**Page-level text extractions**:
=====

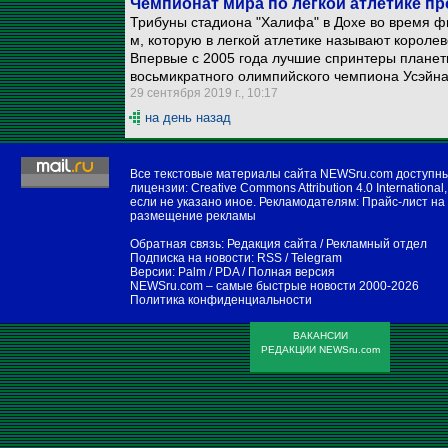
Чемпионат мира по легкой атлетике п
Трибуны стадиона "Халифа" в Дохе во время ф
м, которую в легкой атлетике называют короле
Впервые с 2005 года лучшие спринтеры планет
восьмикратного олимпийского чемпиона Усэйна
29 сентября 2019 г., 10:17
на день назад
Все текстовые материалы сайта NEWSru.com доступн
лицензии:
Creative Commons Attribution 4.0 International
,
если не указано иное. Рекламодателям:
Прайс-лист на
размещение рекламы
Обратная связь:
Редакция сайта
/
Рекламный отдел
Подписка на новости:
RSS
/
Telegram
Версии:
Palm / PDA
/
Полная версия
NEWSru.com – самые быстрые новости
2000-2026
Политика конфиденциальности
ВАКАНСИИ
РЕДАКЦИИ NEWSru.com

=====

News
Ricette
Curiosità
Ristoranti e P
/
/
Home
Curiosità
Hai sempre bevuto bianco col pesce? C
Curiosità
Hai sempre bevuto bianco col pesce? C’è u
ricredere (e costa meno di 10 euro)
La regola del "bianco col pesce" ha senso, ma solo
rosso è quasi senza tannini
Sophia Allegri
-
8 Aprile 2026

=====

**What to produce**:
The required answer is the run of lines above, starting at the line with "Чемпионат мира по легкой атлетике п" and ending at the line with "РЕДАКЦИИ NEWSru.com", reproduced exactly with both ends.

**Solution for this task**:
Чемпионат мира по легкой атлетике п
Трибуны стадиона "Халифа" в Дохе во время ф
м, которую в легкой атлетике называют короле
Впервые с 2005 года лучшие спринтеры планет
восьмикратного олимпийского чемпиона Усэйна
29 сентября 2019 г., 10:17
на день назад
Все текстовые материалы сайта NEWSru.com доступн
лицензии:
Creative Commons Attribution 4.0 International
,
если не указано иное. Рекламодателям:
Прайс-лист на
размещение рекламы
Обратная связь:
Редакция сайта
/
Рекламный отдел
Подписка на новости:
RSS
/
Telegram
Версии:
Palm / PDA
/
Полная версия
NEWSru.com – самые быстрые новости
2000-2026
Политика конфиденциальности
ВАКАНСИИ
РЕДАКЦИИ NEWSru.com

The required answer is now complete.